В пятницу, 13 августа, Владимир не приехал домой обедать и вообще вернулся очень поздно, в одиннадцатом часу вечера. Вера сильно беспокоилась, несколько раз пыталась связаться с ним посредством телефона, но в конторе никто не отвечал. Вера успокаивала себя тем, что Владимира могли срочно вызвать к кому-нибудь из клиентов, туда, где нет телефона, например, за город, в какой-нибудь дачный поселок. Придумывала и другие объяснения, но все они были надуманными, неубедительными и совсем не успокаивали. Скорее, наоборот, усиливали тревогу.
Владимир приехал сам не свой – осунувшийся, сутулый, с красными влажными глазами и сильно пьяный. Вошел, обнял Веру и заплакал. Это было очень непривычно – муж, плачущий у нее на плече. Вера сразу поняла, что произошло не просто нечто плохое, а нечто очень плохое, ужасное, непоправимое.
– Алексей застрелился, – услышала она сквозь рыдания. – У себя дома… Нет сомнений, что сам… Никак не объяснил… Ни письма, ни даже записки… Прости, Вера, мы не сможем поехать сейчас в Ялту…
– Какая Ялта! – возмущенно простонала Вера, чувствуя, что пол уходит у нее из-под ног. – Зачем нам Ялта?!
Пятница. Тринадцатое.
20
Письмо принес не почтальон, а молодой розовощекий офицер, назвавшийся поручиком Кальнингом. Увидев его на пороге, Вера, уже успевшая привыкнуть к плохому, заподозрила, что по ее душу явился очередной убийца. Когда правая рука поручика потянулась не к кобуре, а к висевшему у него на боку планшету, Вера немного успокоилась. Окончательно она смогла успокоиться лишь после того, как увидела поручика в окно, садившимся в пролетку. Пролетка была похожа на обычную, извозчицкую, только вместо бородатого автомедона на козлах сидел солдат.
«Г-же Вере Васильевне Холодной» – было написано на конверте торопливым, размашистым почерком. Вера зачем-то поглядела конверт на свет, потеребила в руках, а затем прошла в кабинет к Владимиру, села за стол и вскрыла письмо. Развернула единственный бывший там лист и прочла следующее:
«Многоуважаемая Вера Васильевна!
Прошу Вас быть завтра к двум часам пополудни в доме Военного ведомства на Арбате. Покажите при входе это письмо, и Вас тотчас же проводят ко мне.

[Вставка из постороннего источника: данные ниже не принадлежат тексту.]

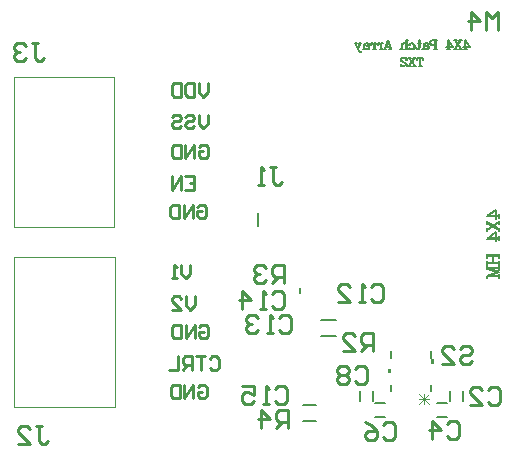
<source format=gbo>
G04*
G04 #@! TF.GenerationSoftware,Altium Limited,Altium Designer,25.8.1 (18)*
G04*
G04 Layer_Color=32896*
%FSLAX26Y26*%
%MOIN*%
G70*
G04*
G04 #@! TF.SameCoordinates,AB66D781-FBCB-4B57-8275-DC7DE2197C71*
G04*
G04*
G04 #@! TF.FilePolarity,Positive*
G04*
G01*
G75*
%ADD13C,0.007874*%
%ADD14C,0.006000*%
%ADD15C,0.005000*%
%ADD16C,0.010000*%
%ADD17C,0.003000*%
%ADD49C,0.003937*%
%ADD50C,0.005906*%
G36*
X427268Y223500D02*
X427268Y208500D01*
X417268Y208500D01*
X417268Y223500D01*
X427268Y223500D01*
X427268Y223500D02*
G37*
G36*
X559268Y254996D02*
X559268Y239996D01*
X569268Y239996D01*
X569268Y254996D01*
X559268Y254996D01*
X559268Y254996D02*
G37*
D13*
X365354Y115525D02*
X365354Y149491D01*
X320866Y115525D02*
X320866Y149491D01*
X579368Y63835D02*
X613334Y63835D01*
X579368Y108323D02*
X613334Y108323D01*
X373202Y108323D02*
X407168Y108323D01*
X373202Y63835D02*
X407168Y63835D01*
X665669Y115525D02*
X665669Y149491D01*
X621181Y115525D02*
X621181Y149491D01*
X133331Y103559D02*
X174669Y103559D01*
X133331Y48441D02*
X174669Y48441D01*
X191323Y334110D02*
X241421Y334110D01*
X191323Y387260D02*
X241421Y387260D01*
X-18780Y698284D02*
X-18780Y743559D01*
D14*
X559268Y260958D02*
X559268Y282000D01*
X427268Y260958D02*
X427268Y282000D01*
X427268Y150000D02*
X427268Y171042D01*
X559268Y150000D02*
X559268Y171042D01*
D15*
X673542Y1315865D02*
X673542Y1289155D01*
X665107Y1297590D02*
X687600Y1297590D01*
X672136Y1318677D01*
X672136Y1289155D01*
X677759Y1289155D02*
X667919Y1289155D01*
X658219Y1318677D02*
X639944Y1289155D01*
X656813Y1318677D02*
X638538Y1289155D01*
X638538Y1318677D02*
X658219Y1289155D01*
X661031Y1318677D02*
X652596Y1318677D01*
X644161Y1318677D02*
X635727Y1318677D01*
X661031Y1289155D02*
X652596Y1289155D01*
X644161Y1289155D02*
X635727Y1289155D01*
X617873Y1315865D02*
X617873Y1289155D01*
X609439Y1297590D02*
X631931Y1297590D01*
X616468Y1318677D01*
X616468Y1289155D01*
X622091Y1289155D02*
X612250Y1289155D01*
X574576Y1318677D02*
X574576Y1289155D01*
X573170Y1318677D02*
X573170Y1289155D01*
X578793Y1318677D02*
X561924Y1318677D01*
X557706Y1317271D01*
X556301Y1315865D01*
X554895Y1313053D01*
X554895Y1308836D01*
X556301Y1306024D01*
X557706Y1304619D01*
X561924Y1303213D01*
X573170Y1303213D01*
X561924Y1318677D02*
X559112Y1317271D01*
X557706Y1315865D01*
X556301Y1313053D01*
X556301Y1308836D01*
X557706Y1306024D01*
X559112Y1304619D01*
X561924Y1303213D01*
X578793Y1289155D02*
X568953Y1289155D01*
X548147Y1306024D02*
X548147Y1304619D01*
X549553Y1304619D01*
X549553Y1306024D01*
X548147Y1307430D01*
X545336Y1308836D01*
X539712Y1308836D01*
X536901Y1307430D01*
X535495Y1306024D01*
X534089Y1303213D01*
X534089Y1293372D01*
X532684Y1290561D01*
X531278Y1289155D01*
X535495Y1306024D02*
X535495Y1293372D01*
X534089Y1290561D01*
X531278Y1289155D01*
X529872Y1289155D01*
X535495Y1303213D02*
X536901Y1301807D01*
X545336Y1300401D01*
X549553Y1298996D01*
X550959Y1296184D01*
X550959Y1293372D01*
X549553Y1290561D01*
X545336Y1289155D01*
X541118Y1289155D01*
X538307Y1290561D01*
X535495Y1293372D01*
X545336Y1300401D02*
X548147Y1298996D01*
X549553Y1296184D01*
X549553Y1293372D01*
X548147Y1290561D01*
X545336Y1289155D01*
X517220Y1289155D02*
X518626Y1290561D01*
X520032Y1294778D01*
X520032Y1318677D01*
X521437Y1318677D01*
X521437Y1294778D01*
X520032Y1290561D01*
X517220Y1289155D01*
X514409Y1289155D01*
X511597Y1290561D01*
X510191Y1293372D01*
X525655Y1308836D02*
X514409Y1308836D01*
X488542Y1304619D02*
X489948Y1303213D01*
X488542Y1301807D01*
X487136Y1303213D01*
X487136Y1304619D01*
X489948Y1307430D01*
X492760Y1308836D01*
X496977Y1308836D01*
X501194Y1307430D01*
X504006Y1304619D01*
X505411Y1300401D01*
X505411Y1297590D01*
X504006Y1293372D01*
X501194Y1290561D01*
X496977Y1289155D01*
X494165Y1289155D01*
X489948Y1290561D01*
X487136Y1293372D01*
X496977Y1308836D02*
X499788Y1307430D01*
X502600Y1304619D01*
X504006Y1300401D01*
X504006Y1297590D01*
X502600Y1293372D01*
X499788Y1290561D01*
X496977Y1289155D01*
X478421Y1318677D02*
X478421Y1289155D01*
X477015Y1318677D02*
X477015Y1289155D01*
X477015Y1304619D02*
X474203Y1307430D01*
X469986Y1308836D01*
X467174Y1308836D01*
X462957Y1307430D01*
X461551Y1304619D01*
X461551Y1289155D01*
X467174Y1308836D02*
X464363Y1307430D01*
X462957Y1304619D01*
X462957Y1289155D01*
X482638Y1318677D02*
X477015Y1318677D01*
X482638Y1289155D02*
X472798Y1289155D01*
X467174Y1289155D02*
X457334Y1289155D01*
X414317Y1318677D02*
X424158Y1289155D01*
X414317Y1318677D02*
X404477Y1289155D01*
X414317Y1314459D02*
X405883Y1289155D01*
X421346Y1297590D02*
X408694Y1297590D01*
X426969Y1289155D02*
X418535Y1289155D01*
X410100Y1289155D02*
X401665Y1289155D01*
X393652Y1308836D02*
X393652Y1289155D01*
X392247Y1308836D02*
X392247Y1289155D01*
X392247Y1300401D02*
X390841Y1304619D01*
X388029Y1307430D01*
X385218Y1308836D01*
X381000Y1308836D01*
X379595Y1307430D01*
X379595Y1306024D01*
X381000Y1304619D01*
X382406Y1306024D01*
X381000Y1307430D01*
X397870Y1308836D02*
X392247Y1308836D01*
X397870Y1289155D02*
X388029Y1289155D01*
X370879Y1308836D02*
X370879Y1289155D01*
X369473Y1308836D02*
X369473Y1289155D01*
X369473Y1300401D02*
X368067Y1304619D01*
X365256Y1307430D01*
X362444Y1308836D01*
X358227Y1308836D01*
X356821Y1307430D01*
X356821Y1306024D01*
X358227Y1304619D01*
X359633Y1306024D01*
X358227Y1307430D01*
X375096Y1308836D02*
X369473Y1308836D01*
X375096Y1289155D02*
X365256Y1289155D01*
X349511Y1306024D02*
X349511Y1304619D01*
X350917Y1304619D01*
X350917Y1306024D01*
X349511Y1307430D01*
X346700Y1308836D01*
X341076Y1308836D01*
X338265Y1307430D01*
X336859Y1306024D01*
X335453Y1303213D01*
X335453Y1293372D01*
X334048Y1290561D01*
X332642Y1289155D01*
X336859Y1306024D02*
X336859Y1293372D01*
X335453Y1290561D01*
X332642Y1289155D01*
X331236Y1289155D01*
X336859Y1303213D02*
X338265Y1301807D01*
X346700Y1300401D01*
X350917Y1298996D01*
X352323Y1296184D01*
X352323Y1293372D01*
X350917Y1290561D01*
X346700Y1289155D01*
X342482Y1289155D01*
X339671Y1290561D01*
X336859Y1293372D01*
X346700Y1300401D02*
X349511Y1298996D01*
X350917Y1296184D01*
X350917Y1293372D01*
X349511Y1290561D01*
X346700Y1289155D01*
X324207Y1308836D02*
X315772Y1289155D01*
X322801Y1308836D02*
X315772Y1291967D01*
X307338Y1308836D02*
X315772Y1289155D01*
X318584Y1283532D01*
X321396Y1280721D01*
X324207Y1279315D01*
X325613Y1279315D01*
X327019Y1280721D01*
X325613Y1282126D01*
X324207Y1280721D01*
X327019Y1308836D02*
X318584Y1308836D01*
X312961Y1308836D02*
X304526Y1308836D01*
X523265Y1261410D02*
X523265Y1231889D01*
X521859Y1261410D02*
X521859Y1231889D01*
X531699Y1261410D02*
X533105Y1252976D01*
X533105Y1261410D01*
X512019Y1261410D01*
X512019Y1252976D01*
X513424Y1261410D01*
X527482Y1231889D02*
X517642Y1231889D01*
X504990Y1261410D02*
X486714Y1231889D01*
X503584Y1261410D02*
X485309Y1231889D01*
X485309Y1261410D02*
X504990Y1231889D01*
X507801Y1261410D02*
X499366Y1261410D01*
X490932Y1261410D02*
X482497Y1261410D01*
X507801Y1231889D02*
X499366Y1231889D01*
X490932Y1231889D02*
X482497Y1231889D01*
X477296Y1255787D02*
X475890Y1254382D01*
X477296Y1252976D01*
X478702Y1254382D01*
X478702Y1255787D01*
X477296Y1258599D01*
X475890Y1260005D01*
X471673Y1261410D01*
X466050Y1261410D01*
X461832Y1260005D01*
X460426Y1258599D01*
X459021Y1255787D01*
X459021Y1252976D01*
X460426Y1250164D01*
X464644Y1247353D01*
X471673Y1244541D01*
X474484Y1243135D01*
X477296Y1240324D01*
X478702Y1236107D01*
X478702Y1231889D01*
X466050Y1261410D02*
X463238Y1260005D01*
X461832Y1258599D01*
X460426Y1255787D01*
X460426Y1252976D01*
X461832Y1250164D01*
X466050Y1247353D01*
X471673Y1244541D01*
X478702Y1234701D02*
X477296Y1236107D01*
X474484Y1236107D01*
X467455Y1233295D01*
X463238Y1233295D01*
X460426Y1234701D01*
X459021Y1236107D01*
X459021Y1238918D01*
X474484Y1236107D02*
X467455Y1231889D01*
X461832Y1231889D01*
X460426Y1233295D01*
X459021Y1236107D01*
X750726Y733657D02*
X786338Y733657D01*
X775092Y722411D02*
X775092Y752401D01*
X746977Y731783D01*
X786338Y731783D01*
X786338Y739280D02*
X786338Y726160D01*
X746977Y713227D02*
X786338Y688860D01*
X746977Y711352D02*
X786338Y686986D01*
X746977Y686986D02*
X786338Y713227D01*
X746977Y716976D02*
X746977Y705729D01*
X746977Y694483D02*
X746977Y683237D01*
X786338Y716976D02*
X786338Y705729D01*
X786338Y694483D02*
X786338Y683237D01*
X750726Y659433D02*
X786338Y659433D01*
X775092Y648186D02*
X775092Y678176D01*
X746977Y657558D01*
X786338Y657558D01*
X786338Y665056D02*
X786338Y651935D01*
X746977Y601702D02*
X786338Y601702D01*
X746977Y599828D02*
X786338Y599828D01*
X746977Y577335D02*
X786338Y577335D01*
X746977Y575461D02*
X786338Y575461D01*
X746977Y607325D02*
X746977Y594205D01*
X746977Y582958D02*
X746977Y569838D01*
X765721Y599828D02*
X765721Y577335D01*
X786338Y607325D02*
X786338Y594205D01*
X786338Y582958D02*
X786338Y569838D01*
X746977Y559529D02*
X786338Y559529D01*
X746977Y557654D02*
X780715Y546408D01*
X746977Y559529D02*
X786338Y546408D01*
X746977Y533288D02*
X786338Y546408D01*
X746977Y533288D02*
X786338Y533288D01*
X746977Y531413D02*
X786338Y531413D01*
X746977Y565152D02*
X746977Y557654D01*
X746977Y533288D02*
X746977Y525790D01*
X786338Y565152D02*
X786338Y553906D01*
X786338Y538911D02*
X786338Y525790D01*
D16*
X-185000Y1176237D02*
X-185000Y1146247D01*
X-199995Y1131252D01*
X-214990Y1146247D01*
X-214990Y1176237D01*
X-229986Y1176237D02*
X-229986Y1131252D01*
X-252478Y1131252D01*
X-259976Y1138750D01*
X-259976Y1168740D01*
X-252478Y1176237D01*
X-229986Y1176237D01*
X-274971Y1176237D02*
X-274971Y1131252D01*
X-297464Y1131252D01*
X-304961Y1138750D01*
X-304961Y1168740D01*
X-297464Y1176237D01*
X-274971Y1176237D01*
X-185000Y1071237D02*
X-185000Y1041247D01*
X-199995Y1026252D01*
X-214990Y1041247D01*
X-214990Y1071237D01*
X-259976Y1063740D02*
X-252478Y1071237D01*
X-237483Y1071237D01*
X-229986Y1063740D01*
X-229986Y1056242D01*
X-237483Y1048745D01*
X-252478Y1048745D01*
X-259976Y1041247D01*
X-259976Y1033750D01*
X-252478Y1026252D01*
X-237483Y1026252D01*
X-229986Y1033750D01*
X-304961Y1063740D02*
X-297464Y1071237D01*
X-282469Y1071237D01*
X-274971Y1063740D01*
X-274971Y1056242D01*
X-282469Y1048745D01*
X-297464Y1048745D01*
X-304961Y1041247D01*
X-304961Y1033750D01*
X-297464Y1026252D01*
X-282469Y1026252D01*
X-274971Y1033750D01*
X-259990Y866237D02*
X-230000Y866237D01*
X-230000Y821252D01*
X-259990Y821252D01*
X-230000Y843745D02*
X-244995Y843745D01*
X-274986Y821252D02*
X-274986Y866237D01*
X-304976Y821252D01*
X-304976Y866237D01*
X-214990Y963740D02*
X-207493Y971237D01*
X-192498Y971237D01*
X-185000Y963740D01*
X-185000Y933750D01*
X-192498Y926252D01*
X-207493Y926252D01*
X-214990Y933750D01*
X-214990Y948745D01*
X-199995Y948745D01*
X-229986Y926252D02*
X-229986Y971237D01*
X-259976Y926252D01*
X-259976Y971237D01*
X-274971Y971237D02*
X-274971Y926252D01*
X-297464Y926252D01*
X-304961Y933750D01*
X-304961Y963740D01*
X-297464Y971237D01*
X-274971Y971237D01*
X-219990Y763740D02*
X-212493Y771237D01*
X-197498Y771237D01*
X-190000Y763740D01*
X-190000Y733750D01*
X-197498Y726252D01*
X-212493Y726252D01*
X-219990Y733750D01*
X-219990Y748745D01*
X-204995Y748745D01*
X-234986Y726252D02*
X-234986Y771237D01*
X-264976Y726252D01*
X-264976Y771237D01*
X-279971Y771237D02*
X-279971Y726252D01*
X-302464Y726252D01*
X-309961Y733750D01*
X-309961Y763740D01*
X-302464Y771237D01*
X-279971Y771237D01*
X-219006Y162362D02*
X-211508Y169859D01*
X-196513Y169859D01*
X-189016Y162362D01*
X-189016Y132371D01*
X-196513Y124874D01*
X-211508Y124874D01*
X-219006Y132371D01*
X-219006Y147367D01*
X-204011Y147367D01*
X-234001Y124874D02*
X-234001Y169859D01*
X-263992Y124874D01*
X-263992Y169859D01*
X-278987Y169859D02*
X-278987Y124874D01*
X-301479Y124874D01*
X-308977Y132371D01*
X-308977Y162362D01*
X-301479Y169859D01*
X-278987Y169859D01*
X-214006Y362362D02*
X-206508Y369859D01*
X-191513Y369859D01*
X-184016Y362362D01*
X-184016Y332372D01*
X-191513Y324874D01*
X-206508Y324874D01*
X-214006Y332372D01*
X-214006Y347367D01*
X-199011Y347367D01*
X-229001Y324874D02*
X-229001Y369859D01*
X-258992Y324874D01*
X-258992Y369859D01*
X-273987Y369859D02*
X-273987Y324874D01*
X-296479Y324874D01*
X-303977Y332372D01*
X-303977Y362362D01*
X-296479Y369859D01*
X-273987Y369859D01*
X-179006Y257362D02*
X-171508Y264859D01*
X-156513Y264859D01*
X-149016Y257362D01*
X-149016Y227371D01*
X-156513Y219874D01*
X-171508Y219874D01*
X-179006Y227371D01*
X-194001Y264859D02*
X-223992Y264859D01*
X-208996Y264859D01*
X-208996Y219874D01*
X-238987Y219874D02*
X-238987Y264859D01*
X-261479Y264859D01*
X-268977Y257362D01*
X-268977Y242367D01*
X-261479Y234869D01*
X-238987Y234869D01*
X-253982Y234869D02*
X-268977Y219874D01*
X-283972Y264859D02*
X-283972Y219874D01*
X-313962Y219874D01*
X-229016Y464859D02*
X-229016Y434869D01*
X-244011Y419874D01*
X-259006Y434869D01*
X-259006Y464859D01*
X-303991Y419874D02*
X-274001Y419874D01*
X-303991Y449864D01*
X-303991Y457362D01*
X-296494Y464859D01*
X-281499Y464859D01*
X-274001Y457362D01*
X-244016Y569859D02*
X-244016Y539869D01*
X-259011Y524874D01*
X-274006Y539869D01*
X-274006Y569859D01*
X-289001Y524874D02*
X-303996Y524874D01*
X-296499Y524874D01*
X-296499Y569859D01*
X-289001Y562362D01*
X781197Y1353480D02*
X781197Y1413461D01*
X761203Y1393467D01*
X741210Y1413461D01*
X741210Y1353480D01*
X691226Y1353480D02*
X691226Y1413461D01*
X721216Y1383471D01*
X681229Y1383471D01*
X306257Y221765D02*
X316253Y231762D01*
X336247Y231762D01*
X346244Y221765D01*
X346244Y181778D01*
X336247Y171781D01*
X316253Y171781D01*
X306257Y181778D01*
X286263Y221765D02*
X276266Y231762D01*
X256273Y231762D01*
X246276Y221765D01*
X246276Y211768D01*
X256273Y201772D01*
X246276Y191775D01*
X246276Y181778D01*
X256273Y171781D01*
X276266Y171781D01*
X286263Y181778D01*
X286263Y191775D01*
X276266Y201772D01*
X286263Y211768D01*
X286263Y221765D01*
X276266Y201772D02*
X256273Y201772D01*
X611099Y38159D02*
X621096Y48156D01*
X641089Y48156D01*
X651086Y38159D01*
X651086Y-1828D01*
X641089Y-11825D01*
X621096Y-11825D01*
X611099Y-1828D01*
X561115Y-11825D02*
X561115Y48156D01*
X591106Y18165D01*
X551119Y18165D01*
X398382Y37175D02*
X408379Y47171D01*
X428373Y47171D01*
X438370Y37175D01*
X438370Y-2812D01*
X428373Y-12809D01*
X408379Y-12809D01*
X398382Y-2812D01*
X338402Y47171D02*
X358395Y37175D01*
X378389Y17181D01*
X378389Y-2812D01*
X368392Y-12809D01*
X348399Y-12809D01*
X338402Y-2812D01*
X338402Y7184D01*
X348399Y17181D01*
X378389Y17181D01*
X748894Y153486D02*
X758891Y163483D01*
X778885Y163483D01*
X788881Y153486D01*
X788881Y113499D01*
X778885Y103502D01*
X758891Y103502D01*
X748894Y113499D01*
X688914Y103502D02*
X728901Y103502D01*
X688914Y143489D01*
X688914Y153486D01*
X698910Y163483D01*
X718904Y163483D01*
X728901Y153486D01*
X654091Y291112D02*
X664088Y301108D01*
X684082Y301108D01*
X694078Y291112D01*
X694078Y281115D01*
X684082Y271118D01*
X664088Y271118D01*
X654091Y261121D01*
X654091Y251125D01*
X664088Y241128D01*
X684082Y241128D01*
X694078Y251125D01*
X594111Y241128D02*
X634098Y241128D01*
X594111Y281115D01*
X594111Y291112D01*
X604107Y301108D01*
X624101Y301108D01*
X634098Y291112D01*
X81937Y25340D02*
X81937Y85321D01*
X51946Y85321D01*
X41950Y75324D01*
X41950Y55331D01*
X51946Y45334D01*
X81937Y45334D01*
X61943Y45334D02*
X41950Y25340D01*
X-8034Y25340D02*
X-8034Y85321D01*
X21956Y55331D01*
X-18031Y55331D01*
X67622Y508844D02*
X67622Y568825D01*
X37631Y568825D01*
X27634Y558828D01*
X27634Y538835D01*
X37631Y528838D01*
X67622Y528838D01*
X47628Y528838D02*
X27634Y508844D01*
X7641Y558828D02*
X-2356Y568825D01*
X-22349Y568825D01*
X-32346Y558828D01*
X-32346Y548831D01*
X-22349Y538835D01*
X-12352Y538835D01*
X-22349Y538835D01*
X-32346Y528838D01*
X-32346Y518841D01*
X-22349Y508844D01*
X-2356Y508844D01*
X7641Y518841D01*
X365929Y283002D02*
X365929Y342982D01*
X335938Y342982D01*
X325942Y332986D01*
X325942Y312992D01*
X335938Y302995D01*
X365929Y302995D01*
X345935Y302995D02*
X325942Y283002D01*
X265961Y283002D02*
X305948Y283002D01*
X265961Y322989D01*
X265961Y332986D01*
X275958Y342982D01*
X295951Y342982D01*
X305948Y332986D01*
X-771854Y1310888D02*
X-751860Y1310888D01*
X-761857Y1310888D01*
X-761857Y1260904D01*
X-751860Y1250907D01*
X-741863Y1250907D01*
X-731867Y1260904D01*
X-791847Y1300891D02*
X-801844Y1310888D01*
X-821837Y1310888D01*
X-831834Y1300891D01*
X-831834Y1290894D01*
X-821837Y1280898D01*
X-811841Y1280898D01*
X-821837Y1280898D01*
X-831834Y1270901D01*
X-831834Y1260904D01*
X-821837Y1250907D01*
X-801844Y1250907D01*
X-791847Y1260904D01*
X-756106Y34313D02*
X-736112Y34313D01*
X-746109Y34313D01*
X-746109Y-15671D01*
X-736112Y-25668D01*
X-726115Y-25668D01*
X-716119Y-15671D01*
X-816086Y-25668D02*
X-776099Y-25668D01*
X-816086Y14320D01*
X-816086Y24316D01*
X-806090Y34313D01*
X-786096Y34313D01*
X-776099Y24316D01*
X23210Y897461D02*
X43203Y897461D01*
X33207Y897461D01*
X33207Y847477D01*
X43203Y837480D01*
X53200Y837480D01*
X63197Y847477D01*
X3216Y837480D02*
X-16777Y837480D01*
X-6780Y837480D01*
X-6780Y897461D01*
X3216Y887464D01*
X39831Y157253D02*
X49828Y167250D01*
X69821Y167250D01*
X79818Y157253D01*
X79818Y117266D01*
X69821Y107269D01*
X49828Y107269D01*
X39831Y117266D01*
X19838Y107269D02*
X-156Y107269D01*
X9841Y107269D01*
X9841Y167250D01*
X19838Y157253D01*
X-70133Y167250D02*
X-30146Y167250D01*
X-30146Y137260D01*
X-50140Y147257D01*
X-60136Y147257D01*
X-70133Y137260D01*
X-70133Y117266D01*
X-60136Y107269D01*
X-40143Y107269D01*
X-30146Y117266D01*
X29004Y474183D02*
X39001Y484179D01*
X58995Y484179D01*
X68991Y474183D01*
X68991Y434195D01*
X58995Y424199D01*
X39001Y424199D01*
X29004Y434195D01*
X9011Y424199D02*
X-10983Y424199D01*
X-986Y424199D01*
X-986Y484179D01*
X9011Y474183D01*
X-70963Y424199D02*
X-70963Y484179D01*
X-40973Y454189D01*
X-80960Y454189D01*
X51642Y391505D02*
X61639Y401502D01*
X81632Y401502D01*
X91629Y391505D01*
X91629Y351518D01*
X81632Y341522D01*
X61639Y341522D01*
X51642Y351518D01*
X31649Y341522D02*
X11655Y341522D01*
X21652Y341522D01*
X21652Y401502D01*
X31649Y391505D01*
X-18335Y391505D02*
X-28332Y401502D01*
X-48325Y401502D01*
X-58322Y391505D01*
X-58322Y381509D01*
X-48325Y371512D01*
X-38329Y371512D01*
X-48325Y371512D01*
X-58322Y361515D01*
X-58322Y351518D01*
X-48325Y341522D01*
X-28332Y341522D01*
X-18335Y351518D01*
X358808Y495387D02*
X368804Y505384D01*
X388798Y505384D01*
X398795Y495387D01*
X398795Y455400D01*
X388798Y445403D01*
X368804Y445403D01*
X358808Y455400D01*
X338814Y445403D02*
X318820Y445403D01*
X328817Y445403D01*
X328817Y505384D01*
X338814Y495387D01*
X248843Y445403D02*
X288830Y445403D01*
X248843Y485390D01*
X248843Y495387D01*
X258840Y505384D01*
X278833Y505384D01*
X288830Y495387D01*
D17*
X551496Y105315D02*
X518173Y138638D01*
X518173Y105315D02*
X551496Y138638D01*
X534834Y105315D02*
X534834Y138638D01*
X518173Y121976D02*
X551496Y121976D01*
D49*
X-831063Y1196252D02*
X-496417Y1196252D01*
X-496417Y696252D02*
X-496417Y1196252D01*
X-831063Y696252D02*
X-496417Y696252D01*
X-831063Y696252D02*
X-831063Y1196252D01*
X-830079Y94874D02*
X-830079Y594874D01*
X-830079Y94874D02*
X-495433Y94874D01*
X-495433Y594874D01*
X-830079Y594874D02*
X-495433Y594874D01*
D50*
X121969Y475842D02*
X121969Y491591D01*
M02*

</source>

Искренно Вас уважающий пол. Ерандаков».
Вера не знала полковника с такой фамилией, она вообще ни с кем из Ерандаковых не была знакома. Владимир смог припомнить только одного Ерандакова, начальника Нижегородского губернского жандармского управления, но у того вряд ли возникла бы нужда встречаться с Верой.
Если бы письмо принес почтальон и Веру в нем пригласили бы в какое-то иное место, а не в дом, принадлежавший Военному ведомству, то она туда не пошла бы. Но манкировать подобным приглашением было несообразно и в какой-то мере неприлично. Ясно же, что встреча важная, иначе приглашение с офицером не прислали бы.
После 10 августа Веру больше не беспокоили. Она объясняла это двумя обстоятельствами – смертью Алексея и возвращением Спаннокки в Вену (об этом Вера прочла в «Ведомостях»). У того, кто занял место Алексея, должно быть, имеются свои помощники, а «Иван Иванович» не напоминает о себе, потому что знает об отъезде Спаннокки. Все закончилось.